§ **GIVEN EXERCISE**: Pull out each line of the material below that contains the string "area". Matches are case-sensitive.
- - - -
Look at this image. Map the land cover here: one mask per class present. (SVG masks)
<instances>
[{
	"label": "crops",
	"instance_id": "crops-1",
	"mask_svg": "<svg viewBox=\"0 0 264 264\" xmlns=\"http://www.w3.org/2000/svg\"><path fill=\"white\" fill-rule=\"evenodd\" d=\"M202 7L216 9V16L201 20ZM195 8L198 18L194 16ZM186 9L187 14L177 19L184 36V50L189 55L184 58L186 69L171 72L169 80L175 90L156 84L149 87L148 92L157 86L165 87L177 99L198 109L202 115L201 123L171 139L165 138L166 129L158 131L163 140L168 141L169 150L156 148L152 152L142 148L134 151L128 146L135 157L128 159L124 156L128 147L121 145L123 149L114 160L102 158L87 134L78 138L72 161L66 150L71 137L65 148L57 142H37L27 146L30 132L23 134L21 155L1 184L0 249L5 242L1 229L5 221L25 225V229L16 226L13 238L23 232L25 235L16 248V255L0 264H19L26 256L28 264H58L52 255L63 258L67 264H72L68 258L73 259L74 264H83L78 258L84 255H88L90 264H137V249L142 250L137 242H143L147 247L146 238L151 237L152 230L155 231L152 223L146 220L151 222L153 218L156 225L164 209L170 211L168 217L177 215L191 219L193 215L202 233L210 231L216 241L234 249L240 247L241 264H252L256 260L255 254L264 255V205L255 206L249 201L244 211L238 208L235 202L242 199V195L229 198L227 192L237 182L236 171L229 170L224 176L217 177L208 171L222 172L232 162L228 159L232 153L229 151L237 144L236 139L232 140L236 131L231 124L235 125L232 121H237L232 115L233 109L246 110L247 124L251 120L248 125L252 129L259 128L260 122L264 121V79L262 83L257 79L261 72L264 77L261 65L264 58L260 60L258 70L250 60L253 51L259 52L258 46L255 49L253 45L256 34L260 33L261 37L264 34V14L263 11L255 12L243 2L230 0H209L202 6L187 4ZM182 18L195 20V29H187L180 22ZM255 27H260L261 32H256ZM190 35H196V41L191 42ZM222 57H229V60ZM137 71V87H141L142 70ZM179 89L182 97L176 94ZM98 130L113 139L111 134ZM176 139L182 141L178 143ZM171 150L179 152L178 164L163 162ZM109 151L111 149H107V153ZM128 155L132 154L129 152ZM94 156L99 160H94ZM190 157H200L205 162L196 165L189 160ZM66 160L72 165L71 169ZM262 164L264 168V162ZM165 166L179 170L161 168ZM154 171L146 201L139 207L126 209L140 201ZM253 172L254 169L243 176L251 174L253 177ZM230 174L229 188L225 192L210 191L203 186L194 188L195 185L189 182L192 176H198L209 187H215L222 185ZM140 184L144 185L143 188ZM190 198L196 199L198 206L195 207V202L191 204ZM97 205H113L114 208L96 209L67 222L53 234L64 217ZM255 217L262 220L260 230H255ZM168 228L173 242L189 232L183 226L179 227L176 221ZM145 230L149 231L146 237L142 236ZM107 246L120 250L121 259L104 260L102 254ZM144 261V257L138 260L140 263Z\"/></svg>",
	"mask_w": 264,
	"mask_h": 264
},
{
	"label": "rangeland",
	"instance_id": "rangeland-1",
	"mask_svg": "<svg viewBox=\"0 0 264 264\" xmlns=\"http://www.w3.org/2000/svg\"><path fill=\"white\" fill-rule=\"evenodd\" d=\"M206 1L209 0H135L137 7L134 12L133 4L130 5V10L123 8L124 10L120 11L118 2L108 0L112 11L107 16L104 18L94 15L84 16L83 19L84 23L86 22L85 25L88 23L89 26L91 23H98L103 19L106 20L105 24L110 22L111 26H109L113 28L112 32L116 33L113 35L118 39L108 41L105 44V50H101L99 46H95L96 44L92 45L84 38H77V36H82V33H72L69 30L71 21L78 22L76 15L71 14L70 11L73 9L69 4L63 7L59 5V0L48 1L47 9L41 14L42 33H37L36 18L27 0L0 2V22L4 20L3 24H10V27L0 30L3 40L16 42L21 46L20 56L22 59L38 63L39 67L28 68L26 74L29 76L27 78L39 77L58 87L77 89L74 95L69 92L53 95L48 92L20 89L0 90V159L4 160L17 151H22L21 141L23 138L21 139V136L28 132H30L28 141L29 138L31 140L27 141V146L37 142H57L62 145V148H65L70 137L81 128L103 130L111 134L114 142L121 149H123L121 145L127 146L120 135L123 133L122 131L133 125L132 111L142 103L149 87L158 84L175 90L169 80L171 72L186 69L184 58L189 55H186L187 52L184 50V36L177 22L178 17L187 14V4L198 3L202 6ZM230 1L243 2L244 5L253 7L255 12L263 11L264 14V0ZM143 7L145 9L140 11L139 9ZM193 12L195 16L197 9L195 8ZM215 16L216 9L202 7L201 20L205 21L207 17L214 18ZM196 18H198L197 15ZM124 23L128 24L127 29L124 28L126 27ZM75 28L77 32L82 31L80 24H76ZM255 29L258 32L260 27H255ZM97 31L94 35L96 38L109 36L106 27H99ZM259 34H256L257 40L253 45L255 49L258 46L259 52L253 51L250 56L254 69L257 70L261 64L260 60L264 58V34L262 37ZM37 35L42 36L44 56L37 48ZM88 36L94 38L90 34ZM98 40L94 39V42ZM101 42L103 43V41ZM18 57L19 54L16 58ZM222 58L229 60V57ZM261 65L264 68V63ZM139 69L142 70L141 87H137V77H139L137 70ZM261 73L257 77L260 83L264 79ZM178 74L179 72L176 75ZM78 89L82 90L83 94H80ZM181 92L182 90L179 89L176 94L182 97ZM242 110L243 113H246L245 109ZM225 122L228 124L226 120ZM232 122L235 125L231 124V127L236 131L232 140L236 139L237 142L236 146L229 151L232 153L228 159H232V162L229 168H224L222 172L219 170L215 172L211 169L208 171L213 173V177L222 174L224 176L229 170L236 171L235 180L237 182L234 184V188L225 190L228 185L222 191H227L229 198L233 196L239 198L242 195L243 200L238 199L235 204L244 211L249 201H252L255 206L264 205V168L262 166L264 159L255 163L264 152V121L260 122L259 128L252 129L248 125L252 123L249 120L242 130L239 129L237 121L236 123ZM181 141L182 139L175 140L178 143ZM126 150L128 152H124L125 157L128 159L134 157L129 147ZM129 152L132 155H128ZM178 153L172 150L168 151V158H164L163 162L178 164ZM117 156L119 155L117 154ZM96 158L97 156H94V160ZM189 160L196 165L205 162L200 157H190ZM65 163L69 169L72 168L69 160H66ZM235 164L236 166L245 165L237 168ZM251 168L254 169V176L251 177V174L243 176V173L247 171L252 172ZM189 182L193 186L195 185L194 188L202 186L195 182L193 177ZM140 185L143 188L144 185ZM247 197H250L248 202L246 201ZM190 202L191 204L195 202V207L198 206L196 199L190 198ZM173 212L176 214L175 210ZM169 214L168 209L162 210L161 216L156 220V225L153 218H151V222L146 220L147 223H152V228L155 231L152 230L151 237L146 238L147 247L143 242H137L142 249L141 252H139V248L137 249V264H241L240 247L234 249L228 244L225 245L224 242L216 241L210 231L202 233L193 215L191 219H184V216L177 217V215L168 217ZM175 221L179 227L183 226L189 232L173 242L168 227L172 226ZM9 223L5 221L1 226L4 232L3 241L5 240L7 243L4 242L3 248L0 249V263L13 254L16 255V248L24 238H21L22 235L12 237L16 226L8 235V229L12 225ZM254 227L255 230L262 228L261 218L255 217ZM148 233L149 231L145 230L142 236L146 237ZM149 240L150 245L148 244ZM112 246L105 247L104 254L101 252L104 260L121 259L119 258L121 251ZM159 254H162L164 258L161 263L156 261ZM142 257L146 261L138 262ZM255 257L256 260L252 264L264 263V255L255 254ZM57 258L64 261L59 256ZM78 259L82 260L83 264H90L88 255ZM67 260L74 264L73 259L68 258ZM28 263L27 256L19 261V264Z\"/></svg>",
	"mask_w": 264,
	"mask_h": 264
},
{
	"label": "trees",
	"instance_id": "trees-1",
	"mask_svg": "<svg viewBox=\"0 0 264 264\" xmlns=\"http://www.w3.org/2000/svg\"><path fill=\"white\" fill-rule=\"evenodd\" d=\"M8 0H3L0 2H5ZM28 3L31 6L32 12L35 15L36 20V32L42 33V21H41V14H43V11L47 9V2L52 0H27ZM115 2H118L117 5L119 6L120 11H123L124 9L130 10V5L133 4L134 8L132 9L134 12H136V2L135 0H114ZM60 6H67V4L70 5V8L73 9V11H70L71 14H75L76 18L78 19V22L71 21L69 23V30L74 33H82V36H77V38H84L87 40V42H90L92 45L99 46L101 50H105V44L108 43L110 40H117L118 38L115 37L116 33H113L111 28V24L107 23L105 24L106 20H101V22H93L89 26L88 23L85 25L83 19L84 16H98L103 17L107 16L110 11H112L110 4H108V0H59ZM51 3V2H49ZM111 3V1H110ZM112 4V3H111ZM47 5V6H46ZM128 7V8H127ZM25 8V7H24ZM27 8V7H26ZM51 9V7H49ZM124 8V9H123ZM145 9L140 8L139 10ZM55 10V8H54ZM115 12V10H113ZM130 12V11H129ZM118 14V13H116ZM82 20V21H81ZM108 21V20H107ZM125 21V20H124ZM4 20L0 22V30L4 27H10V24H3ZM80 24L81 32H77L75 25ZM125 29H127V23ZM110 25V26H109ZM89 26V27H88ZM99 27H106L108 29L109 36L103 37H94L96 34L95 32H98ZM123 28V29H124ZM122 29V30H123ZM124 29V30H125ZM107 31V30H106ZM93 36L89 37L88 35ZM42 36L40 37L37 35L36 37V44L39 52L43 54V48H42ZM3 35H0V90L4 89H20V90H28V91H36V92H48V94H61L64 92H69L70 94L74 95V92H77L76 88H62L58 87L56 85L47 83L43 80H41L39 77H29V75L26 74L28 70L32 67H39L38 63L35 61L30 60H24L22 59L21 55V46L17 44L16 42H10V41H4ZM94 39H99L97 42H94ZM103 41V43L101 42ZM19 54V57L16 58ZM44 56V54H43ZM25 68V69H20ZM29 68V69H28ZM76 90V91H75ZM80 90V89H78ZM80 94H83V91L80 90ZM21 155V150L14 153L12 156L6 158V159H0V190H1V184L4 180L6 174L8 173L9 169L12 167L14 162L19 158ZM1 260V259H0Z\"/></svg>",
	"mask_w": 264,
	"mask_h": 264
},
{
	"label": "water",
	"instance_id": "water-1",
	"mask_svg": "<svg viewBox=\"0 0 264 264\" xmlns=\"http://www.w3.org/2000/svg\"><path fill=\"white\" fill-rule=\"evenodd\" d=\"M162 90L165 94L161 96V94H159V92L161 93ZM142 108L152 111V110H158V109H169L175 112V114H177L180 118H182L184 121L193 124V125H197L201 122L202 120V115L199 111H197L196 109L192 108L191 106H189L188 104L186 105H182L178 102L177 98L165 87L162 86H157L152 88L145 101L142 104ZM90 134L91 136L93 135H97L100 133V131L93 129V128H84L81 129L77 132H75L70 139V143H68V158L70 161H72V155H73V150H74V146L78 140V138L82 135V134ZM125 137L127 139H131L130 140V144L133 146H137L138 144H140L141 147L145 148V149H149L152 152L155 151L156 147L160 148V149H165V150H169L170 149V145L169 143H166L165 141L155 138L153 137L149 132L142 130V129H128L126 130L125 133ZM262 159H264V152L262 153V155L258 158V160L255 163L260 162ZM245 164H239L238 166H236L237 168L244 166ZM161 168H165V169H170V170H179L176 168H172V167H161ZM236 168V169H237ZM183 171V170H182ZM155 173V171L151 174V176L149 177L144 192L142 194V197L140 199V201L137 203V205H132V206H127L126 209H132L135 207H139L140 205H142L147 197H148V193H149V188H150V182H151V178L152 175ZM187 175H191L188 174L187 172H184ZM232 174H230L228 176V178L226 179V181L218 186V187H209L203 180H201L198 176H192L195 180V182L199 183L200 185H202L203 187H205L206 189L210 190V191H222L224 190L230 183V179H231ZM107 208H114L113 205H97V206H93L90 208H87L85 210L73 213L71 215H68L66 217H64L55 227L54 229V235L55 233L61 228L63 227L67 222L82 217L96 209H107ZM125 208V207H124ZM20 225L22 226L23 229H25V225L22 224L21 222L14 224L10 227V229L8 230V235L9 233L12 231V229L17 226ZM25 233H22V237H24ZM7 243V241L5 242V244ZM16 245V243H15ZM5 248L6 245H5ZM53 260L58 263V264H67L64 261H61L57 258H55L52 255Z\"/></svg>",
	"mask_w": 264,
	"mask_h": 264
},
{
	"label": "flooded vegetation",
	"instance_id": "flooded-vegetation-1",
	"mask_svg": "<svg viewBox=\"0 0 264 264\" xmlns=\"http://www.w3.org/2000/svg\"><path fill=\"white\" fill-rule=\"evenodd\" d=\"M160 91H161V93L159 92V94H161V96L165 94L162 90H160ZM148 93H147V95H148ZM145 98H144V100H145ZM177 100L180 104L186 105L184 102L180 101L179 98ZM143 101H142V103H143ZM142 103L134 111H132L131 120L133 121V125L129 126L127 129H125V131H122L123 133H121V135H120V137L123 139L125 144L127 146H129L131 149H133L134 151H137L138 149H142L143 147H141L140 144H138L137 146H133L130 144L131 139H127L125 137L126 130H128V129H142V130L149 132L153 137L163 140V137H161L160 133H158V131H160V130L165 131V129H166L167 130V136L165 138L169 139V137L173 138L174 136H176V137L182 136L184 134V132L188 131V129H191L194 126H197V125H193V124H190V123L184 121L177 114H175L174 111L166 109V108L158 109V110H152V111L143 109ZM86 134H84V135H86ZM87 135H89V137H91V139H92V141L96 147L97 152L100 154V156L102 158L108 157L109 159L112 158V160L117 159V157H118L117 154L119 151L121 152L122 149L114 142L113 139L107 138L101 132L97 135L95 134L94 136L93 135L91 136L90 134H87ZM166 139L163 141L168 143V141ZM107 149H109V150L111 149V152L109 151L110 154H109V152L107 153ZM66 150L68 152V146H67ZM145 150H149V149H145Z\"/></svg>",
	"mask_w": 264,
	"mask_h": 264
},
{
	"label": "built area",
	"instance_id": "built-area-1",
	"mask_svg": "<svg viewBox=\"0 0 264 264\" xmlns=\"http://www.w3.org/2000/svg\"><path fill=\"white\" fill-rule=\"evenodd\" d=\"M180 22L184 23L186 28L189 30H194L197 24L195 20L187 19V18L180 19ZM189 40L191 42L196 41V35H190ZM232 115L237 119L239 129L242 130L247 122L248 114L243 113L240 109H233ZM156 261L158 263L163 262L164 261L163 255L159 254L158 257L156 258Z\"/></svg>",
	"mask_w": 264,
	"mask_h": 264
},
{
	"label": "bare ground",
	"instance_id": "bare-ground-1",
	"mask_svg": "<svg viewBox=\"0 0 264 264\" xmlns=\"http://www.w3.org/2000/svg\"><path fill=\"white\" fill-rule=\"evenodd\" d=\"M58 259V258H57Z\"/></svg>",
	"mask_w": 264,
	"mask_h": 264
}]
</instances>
- - - -
§ **RESULT OF THE TASK**:
	"label": "built area",
	"instance_id": "built-area-1",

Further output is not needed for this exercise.